そういえば贈り物の日、ラヒーナはうれしそうにしていただろうか。
いや、嬉しそうにはしていた。でも、それは私への贈り物である甘いお菓子を一緒に食べている時だった。彼女は彼女の贈り物を受け取ったとき、嬉しさというよりは安心したような顔をしていたような……
音が鳴る。
授業開始の音が、私を思考から引き戻す。
久しぶりの授業は相変わらず少しも面白くなかった。
それどころか、前よりもつまらない気がする。内容はほとんど同じなのに。
いろいろな問題が表示されて、解いてみろと言われる。べつにできなくても何も言われることはないけれど。
けれど、その問題は意外と難しくて、考えてもどうすればいいのかよくわからない。
「ラヒーナ、これどうやって……」
そこまで言って、ラヒーナがいないことを思い出す。
なんだかその瞬間、途端にすごく孤独な気がして、ここにいるの場違いな気がしてくる。こんな場所にいる意味なんてない気がしてくる。
なんだかこんなに独りって寂しいものだっけ。
隣には誰もいない。でも、こんなこと今まで何度もあった。今までもラヒーナが戦場に行っているうちは1人だったのに。いつ帰ってくるかわからないからだろうか。
苦痛だった授業も終わり、食べ物を取りに行こうとしたとき、ふと、誰かと視線が合う。あれはたしか、ラヒーナの友達。名前はキラリだったっけ。

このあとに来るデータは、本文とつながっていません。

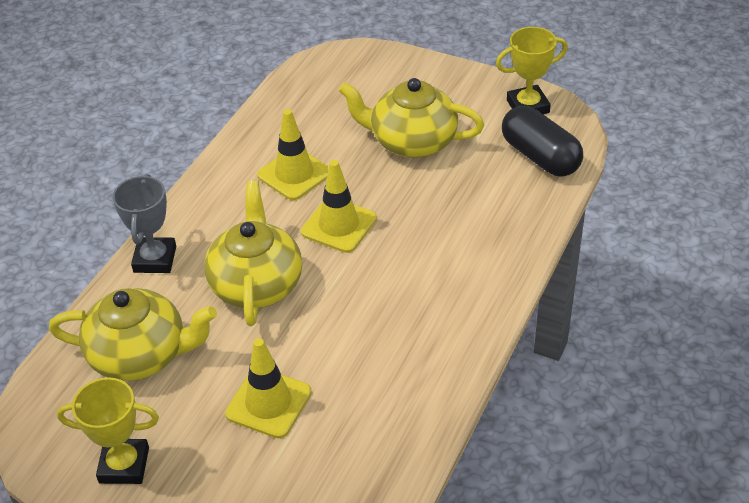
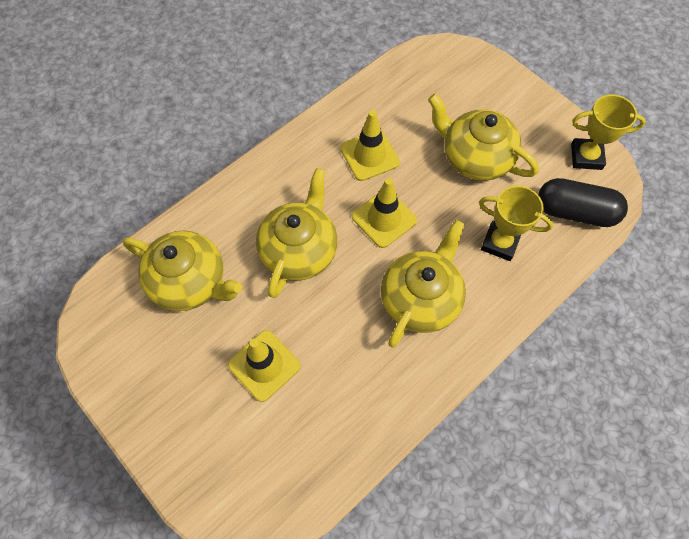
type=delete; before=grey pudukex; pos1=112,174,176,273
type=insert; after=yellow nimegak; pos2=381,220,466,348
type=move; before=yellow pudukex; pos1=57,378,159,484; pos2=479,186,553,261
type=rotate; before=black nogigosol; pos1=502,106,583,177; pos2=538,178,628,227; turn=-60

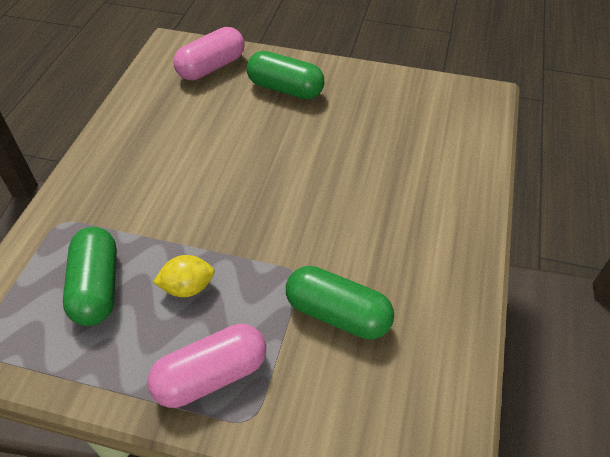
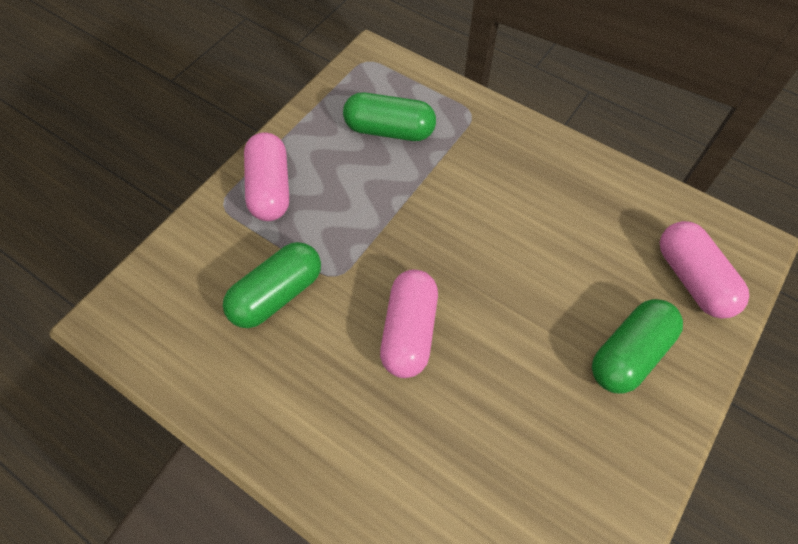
type=delete; before=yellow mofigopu; pos1=153,255,215,297
type=insert; after=pink nogigosol; pos2=380,269,438,378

なんだか気まずくて、すぐに視線を外し、教室を飛び出す。
遠くからちらりと彼女のほうを見れば、キラリはもう笑っていた。大勢の友達の中で楽しそうに談笑していた。別に薄情だとは思わない。そんなものだろう。魔法使いはみんなすぐ死んでしまう。
私たちぐらいの年齢になれば、立ち直るように見せる術ぐらい珍しくもない。
でも、私はまだ、笑えない。
多分それは、ラヒーナが私にとって特別だったから。
いつも通りの固形食を取り、部屋に戻るとネイリがいた。
「先輩は、いつも部屋で食べてますね」
「ネイリもでしょ?」
「はい」
ネイリも友達が多い方じゃない……というかきっと、最初の戦場で友達はみんな死んでしまったのだろう。新しく友達ができるにしても、もう少し時間が必要だろうし。

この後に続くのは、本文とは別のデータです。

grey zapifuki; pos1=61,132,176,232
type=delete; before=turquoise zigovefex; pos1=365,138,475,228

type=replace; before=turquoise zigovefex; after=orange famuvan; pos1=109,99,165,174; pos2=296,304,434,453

だからなんだろうけれど、ネイリはよく私のそばにいる。
休日も、授業後も、食事の時も。
もう少し友達でも作ればいいのにと思わないのでもないが、私が言うことじゃない。私はラヒーナとネイリ以外に話す人なんていないんだから。
「なんか、これ、味変わった?」
「え?」
「この、固形食。なんか味違う気がする」
「そうですか? 私のはいつも通り、何も味はしませんでしたけど」
「そう、なんだけど……」
そう、味はしない。
いつもどおりのなんの変哲もない味。
なのに、どうしてこんなに食べるのが苦痛なの?
こんなに不味かったっけ?
夜はいつも不安になる。
特に布団に入ってからは。
ラヒーナが死ぬわけない。
私はそう信じているけれど、なんだかそれが揺らぐ。
どんどんラヒーナの布団から、彼女の気配が消えていく気がする。
みんなの言う通り、本当は死んでしまってるんじゃないかって、考えてしまわない日はない。

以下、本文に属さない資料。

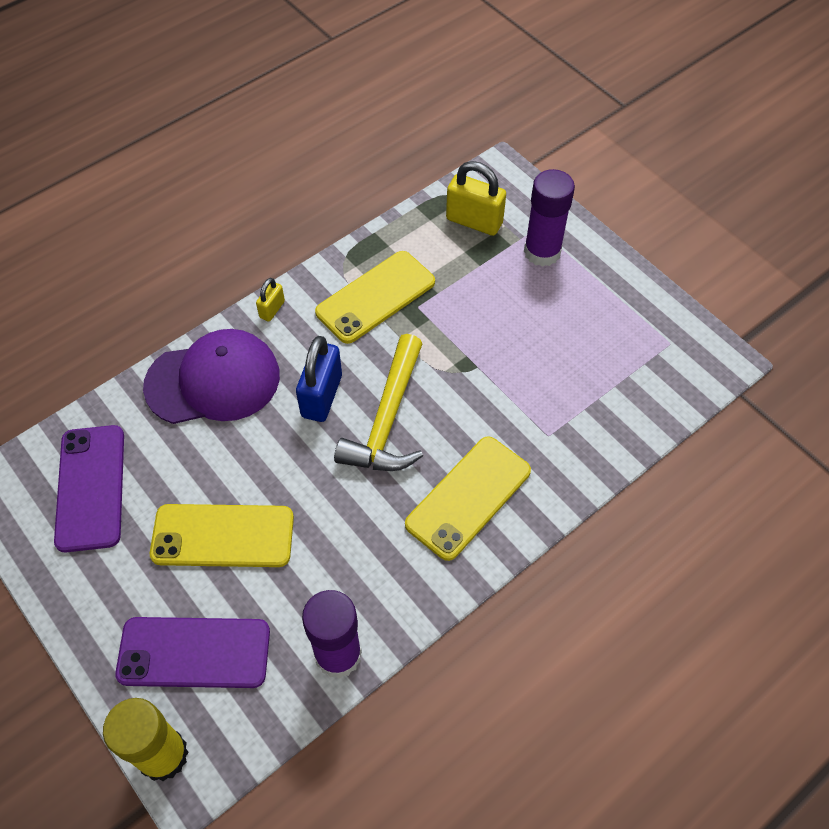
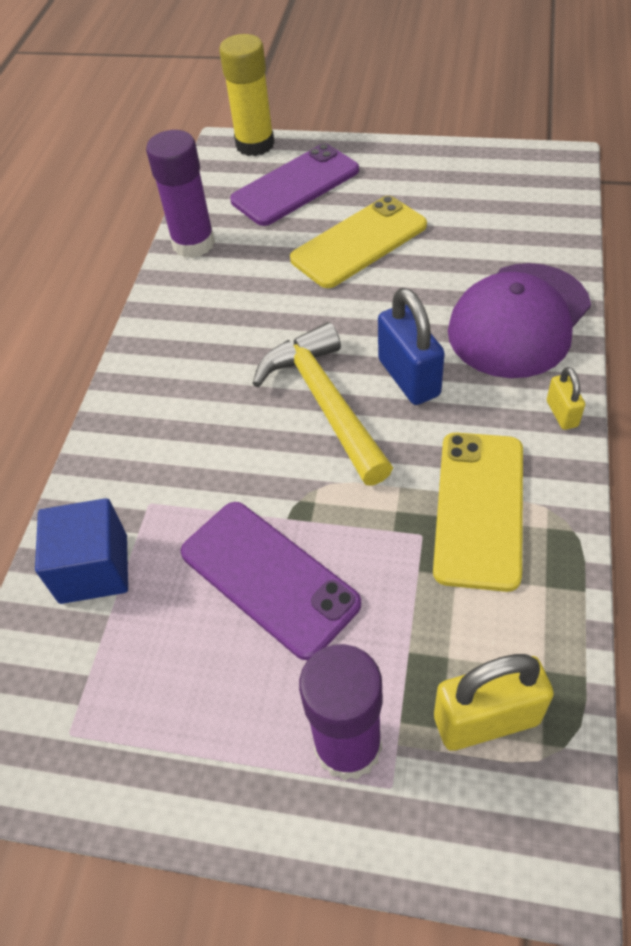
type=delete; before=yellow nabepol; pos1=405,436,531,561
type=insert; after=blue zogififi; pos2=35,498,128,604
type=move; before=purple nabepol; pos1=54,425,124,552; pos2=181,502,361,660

それが嫌で毎日すぐに寝ようとするけれど、あまり意味はない。
いつも私の不安が最高潮になって、私の精神をすり減らすまで眠気はやってきてくれない。
だから目覚めは最悪だとしか言えない。
落ち込み切った精神のまま、必死に自分に言い聞かせる。
「ラヒーナが死ぬわけない」
そうして、また戦場へ向かう日が来る。